I'm in a bar in a hotel in San Diego. I'd like to be able to tell you why I'm here, but that part isn't quite so clear to me.
It started innocently enough, as these things often do. I was having lunch with Pen, and we were having a discussion about passion. I'm reading a host of books right now about new careers and finding the vocation that makes you jump out of bed with unrepressed joy most days (not period days, of course, because nothing is that good). Much to my continued dismay, I don't seem to have a passion for anything. I have lots of interests. I have vague intrigues, but nothing that drives me. Worse, I tend to fall into things that occupy my time because I'm good at them, rather than for the love of them-- and then stay doing them for 16 years.
Travel is one of those interests. Or rather destinations are of interest. Exploration of new places is an interest. The actual traveling I could do without-- planes, trains and automobiles all have their extreme downsides. If you could convince me that my molecules would all end up in the same place in the same and appropriate order, I might be on board with teleporting. But as it stands now, my options all seem limited and annoying. Still, there is a wanderlust in me that is hard to deny.
I've done my best to suppress it. I once hit 13 countries in one year. But then my passport was exhausted, and my brain and body stuck to moving households within the continental U.S. Even that skidded to a stop once I got to L.A. Despite the occasional foray, I've largely remained mired in my internal dialogue rather than my external wanderings.
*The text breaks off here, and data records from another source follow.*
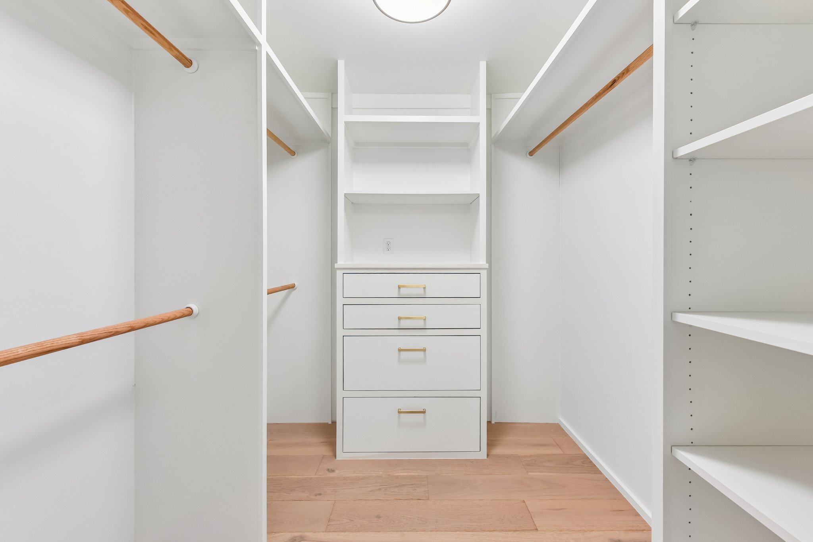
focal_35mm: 14
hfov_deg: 104.3
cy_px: 271
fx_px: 316
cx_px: 406
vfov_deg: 81.2
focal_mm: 14
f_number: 8
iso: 500
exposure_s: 1/15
Apparently, I've had enough navel gazing. I mentioned reading about the gaslamp district in San Diego to Pen. We agreed it sounded like fun. I'd like to say there was a well-thought out plan after that moment-- something premeditated, at least. Instead, I took my leftovers, and settled into my apartment for a rousing game of "what do I do now?"
Two and a half hours later I was settling myself into a hotel in San Diego. Just because I could, it was there and there was no reason not to do it. And now I'm reclining on the rooftop bar, writing this blog, sipping my Malbec and agreeing with my people (i.e. Strangers watching the baseball game in the bar) that St. Louis has made a lot of errors in this game.
I imagine I'll be home soon. Probably. Possibly. But I guess you never know.